[DSIP-][api-server] dispath the resource to worker-server

Question

[DSIP-][api-server] dispath the resource to worker-server

wangxj3 opened this issue a month ago · comments

Search before asking

I had searched in the DSIP and found no similar DSIP.

Motivation

The file upload by the page of resource ,the file will save by the api-server on server,if there is no worker-server in this server ,and the DS group has no share file system ,it's hard for user to use this file .
通过资源页面上传文件，该文件将通过api服务保存到api所在的服务器，如果该服务器中没有worker-server，并且DS组没有共享文件系统，用户将很难使用该文件。
对于简单实用的用户，应该间可能减少部署成本。
对于核心使用场景，要保证系统的稳定性（包括依赖插件稳定性原因导致的DS集群稳定性）。

Design Detail

No response

Compatibility, Deprecation, and Migration Plan

No response

Test Plan

No response

Code of Conduct

I agree to follow this project's Code of Conduct

github-actions · Answer 1 · Mon Apr 29 2024 11:06:44 GMT+0800 (China Standard Time)

Search before asking

I had searched in the DSIP and found no similar DSIP.

Motivation

The file upload by the page of resource ,the file will save by the api-server on server ,if there is no worker-server in this server ,and the DS group has no share file system ,it's hard for user to use this file .
Upload a file through the resource page, and the file will be saved to the server where the api is located through the api service.
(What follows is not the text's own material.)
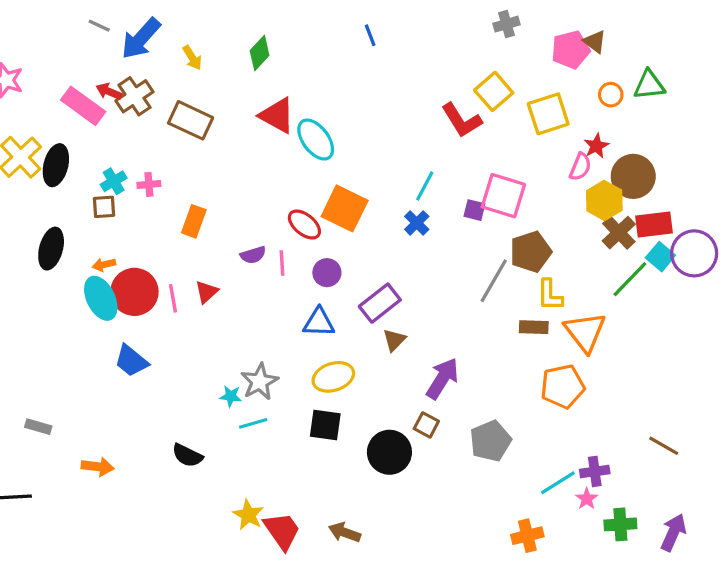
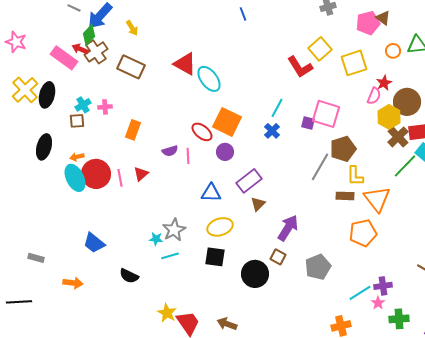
green diamond: (260, 53) -> (89, 35), moved
purple circle: (327, 273) -> (225, 152), moved
blue trapezoid: (131, 361) -> (94, 243), moved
If there is no worker-server in the server, and the DS group does not have a shared file system, it will be difficult for users to use the file.
For simple and practical users, it should be possible to reduce deployment costs.
For core usage scenarios, it is necessary to ensure the stability of the system (including the stability of the DS cluster caused by dependence on plug-in stability).

Design Detail

No response

Compatibility, Deprecation, and Migration Plan

No response

Test Plan

No response

Code of Conduct

I agree to follow this project's Code of Conduct

Wenjun Ruan · Answer 2 · Mon Apr 29 2024 21:41:35 GMT+0800 (China Standard Time)

I am -1 to this DSIP.

In standalone mode, users can directly use the local file system. In cluster mode, users can use distribution file system or some shared file system like NFS, the distribution file system is very commonly, this is not an expensive technology.
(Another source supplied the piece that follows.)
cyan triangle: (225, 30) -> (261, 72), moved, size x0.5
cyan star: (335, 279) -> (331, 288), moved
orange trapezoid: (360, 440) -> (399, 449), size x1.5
Back to the implementation, do you understand the complexity of implementing a file system? The only thing I can think of as an implemenration is we broadcast the file to all workers, but this means the cluster will be hard to scaled.
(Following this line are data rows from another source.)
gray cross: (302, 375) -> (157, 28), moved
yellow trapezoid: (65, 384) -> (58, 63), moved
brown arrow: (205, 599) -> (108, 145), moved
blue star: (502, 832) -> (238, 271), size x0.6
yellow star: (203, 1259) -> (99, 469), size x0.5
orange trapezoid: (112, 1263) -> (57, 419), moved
In additional, DS is not must rely on a distribution file system, this is different with spark/flink which is stronge rely on a distribution file system to store the checkpoint data, these systems still don't have plan to implement a file system.

caishunfeng · Answer 3 · Tue Apr 30 2024 09:35:16 GMT+0800 (China Standard Time)

In cluster mode, users can use distribution file system or some shared file system like NFS, the distribution file system is very commonly, this is not an expensive technology.

+1, DS should pay more attention to its own schedule business, and do not need to add more logic of the basic file system.
This will introduce more unnecessary complexity and maintenance costs.